Belize’nin 70 km. açığında yer alan Denizfeneri Resifi’nde bulunan “Mavi Çukur”, dalgıçların isimlendirdiği diğer birçok mavi çukurdan biraz daha farklı. 124 metre derinliğindeki bu tuhaf çukurun dalgıçlık camiasında oldukça özel bir yeri var. Çapı 0,4 km olan bu kusursuz bir daire şeklindeki delikte suyun derinliği 145 metreyi buluyor. Dairenin koyu renge çalması, bu coğrafi oluşumun çevresiyle arasında derinlik farkının olmasından kaynaklanmaktadır.

Kuzey Urallar’da, Sibirya’nın ortasında yer alan kayalıklar efsaneye göre, kaçarken donan gerçek dev askerlermiş. Bu tuhaf yer dünya çapında çok fazla bilinmese de Rusya’da oldukça ünlü. Yedi devler kayalıklarının yüksekliği 30 ila 40 metre arasında değişiyor. Yanlarına ulaşmak normal şartlarda oldukça zorlu bir yolculuk gerektiriyor.

Yeni Zelanda'daki ayrık elma kayası, Tasman Körfezi’nin hemen sahilinde bulunuyor. Bu tuhaf doğal yapı, ortadan bölünmüş bir elmayı andırmasından dolayı bu ismi almış. Bunun nasıl olduğunu ve nereden geldiğini bilen olmasa da turistler için önemli bir uğrak noktası olmuş bile.

Venezuela'da bulunan ve yaklaşık 1.000 metre yüksekliğindeki Angel Şelalesi, kesintisiz olarak dökülen dünyanın en yüksek şelalesi olarak kabul ediliyor.

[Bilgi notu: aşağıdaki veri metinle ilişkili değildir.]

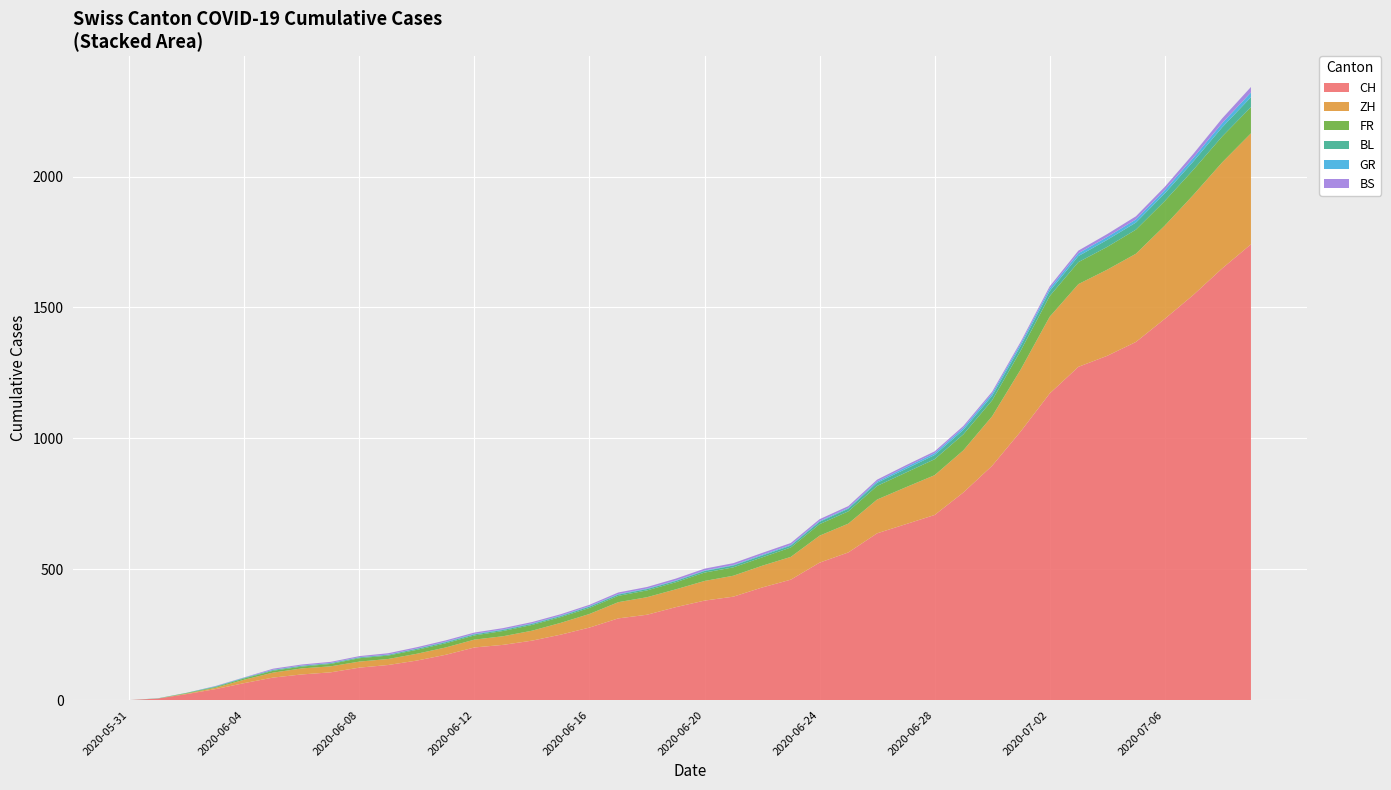

What is the maximum value for CH?

1741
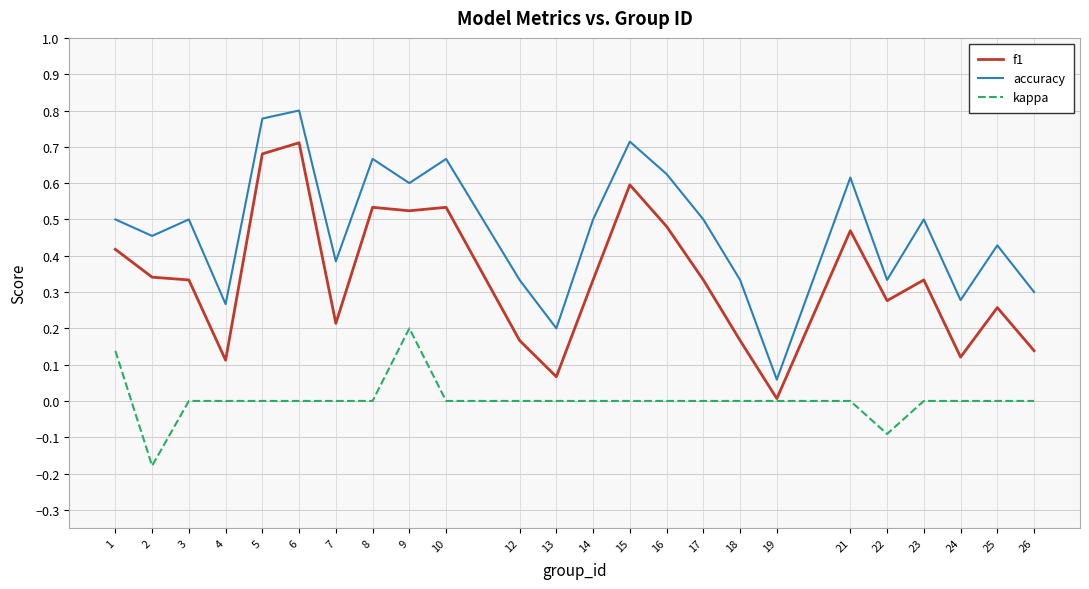

Which series has the largest total across all categories?

accuracy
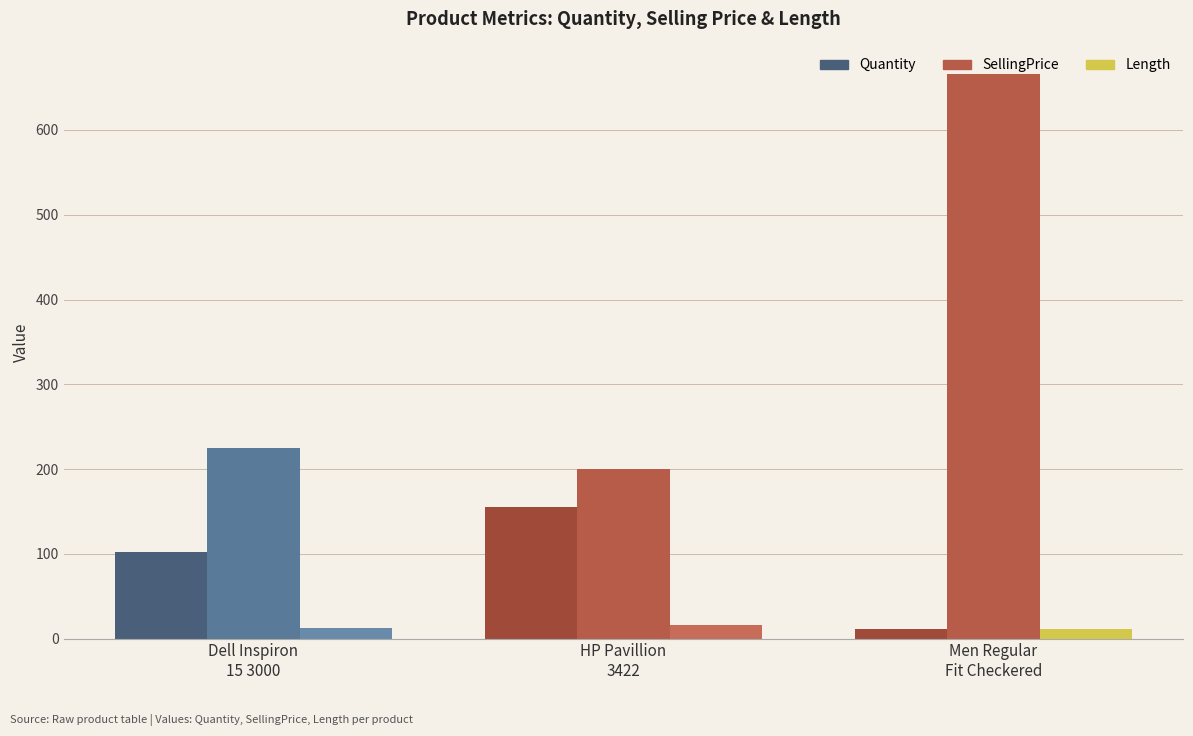

How many values in the Quantity series are below 102?

1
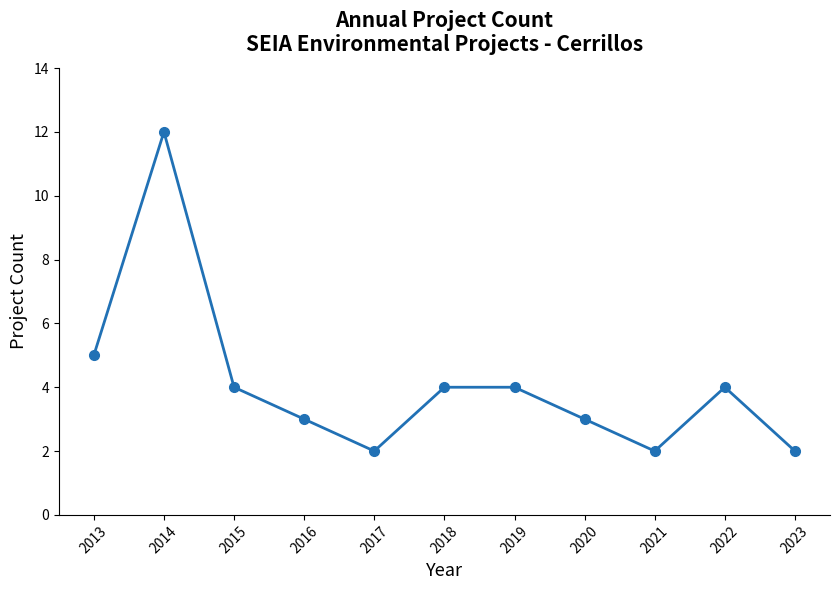

Reading left to right, list all the values displayed in this chart.

5	12	4	3	2	4	4	3	2	4	2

Auyantepui Dağı’ndaki Canaima Ulusal Parkı’nda yer alan şelale aynı zamanda Pixar yapımı UP isimli filme de konu olmuştu. Angel Şelalesi ismini, şelalenin üzerinden ilk defa uçarak geçen ve daha sonra buraya inerek 30 yıl kadar burada yaşayan Amerikalı havacı Jimmie Angel’dan alıyor.

Hayır, bu gördüğünüz tuhaf şey Dart Vader’ın saldırıya uğramış uzay gemisi değil. Burası, Sovyetler Birliği tarafından 1981 yılında inşa edilen ve şu an bir harabe halinde olan Buzludzha anıtı. Gördüğünüz gibi, duvarlarında Sovyet ve Bulgar tarihini anlatan çeşitli resimler bulunan yapının çatısı bakırdan yapılmış ve zamanla bu değerli maden sökülüp çalındıkça bina da soğuk kış şartlarının insafına bırakılmış.

Meksika'da ürkütücü bir adacık var. Bölge halkı buraya “perili bebek adası” diyor. Bu garip ve tuhaf yerin hikayesi bundan yaklaşık 50 yıl öncesine dayanıyor. 50 yıl önce bu adanın girişinde bir genç kızın cesedi bulunuyor. Cesedin yanında ise bir oyuncak bebek. Köylüler cesedi gömüp oyuncak bebeği atıyor. İşte ne oluyorsa bunun üzerine oluyor. O gece bütün köyden kızın çığlıkları duyuluyor. Kız bebeğini istiyor. Bunun üzerine köylüler adaya gidip oradaki ağaçlara bir bir bebek koymaya başlıyor. Kız çığlık attıkça bir bebek ağaca bağlanıyor. 50 yıldır bu gelenek devam ediyor. Her ağacında onlarca bebek bulunan ada şimdi turistlerin gözdesi durumunda. Meraklı ve cesur turistler adaya gelip bu ilginç hikayenin görüntülerini çekiyor. Sizinde cesaretiniz varsa gidip görmenizi tavsiye ederiz.